Action item: Swap "chart" for "graph" throughout the data below, rewrite it with nothing else changed, and leave out the pictures.

Data listing:
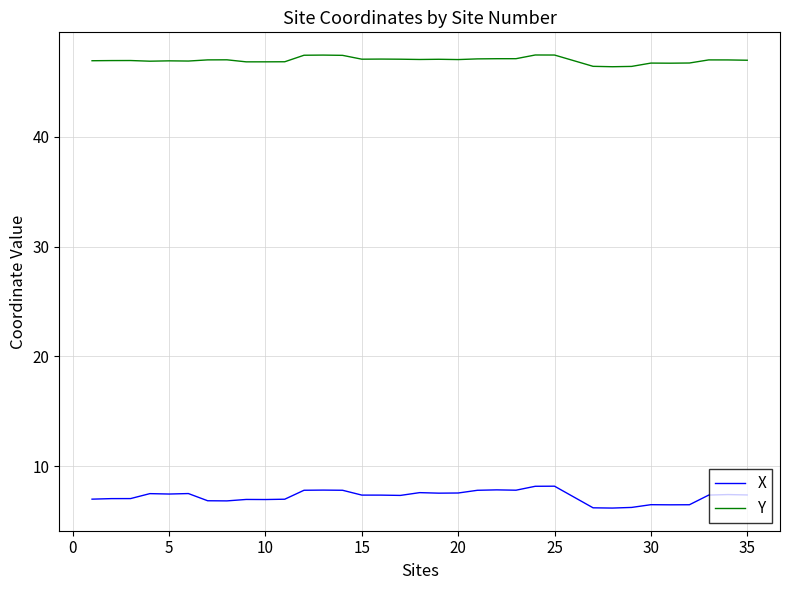

What is the maximum value shown in the chart?

47.4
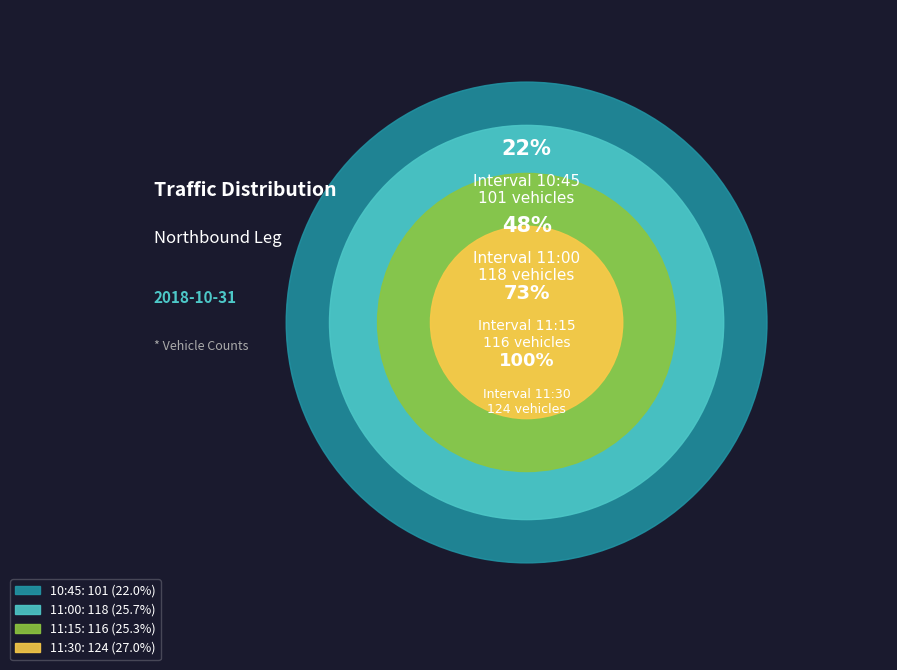

What portion of the pie excludes 11:30?

73.0%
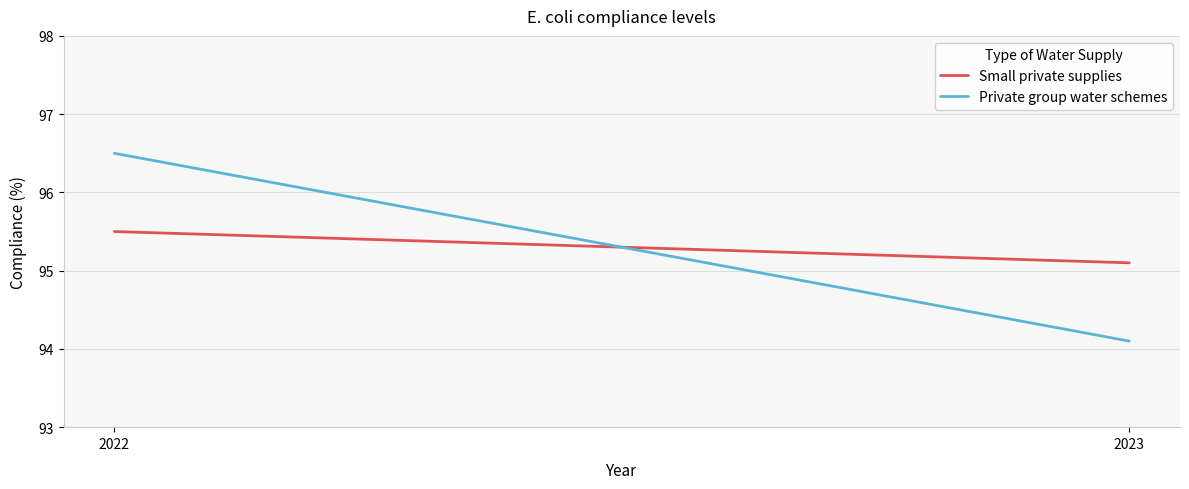

What is the sum of the Private group water schemes values at 2023 and 2022?

190.6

Reply:
What is the maximum value shown in the graph?

47.4

What portion of the pie excludes 11:30?

73.0%

What is the sum of the Private group water schemes values at 2023 and 2022?

190.6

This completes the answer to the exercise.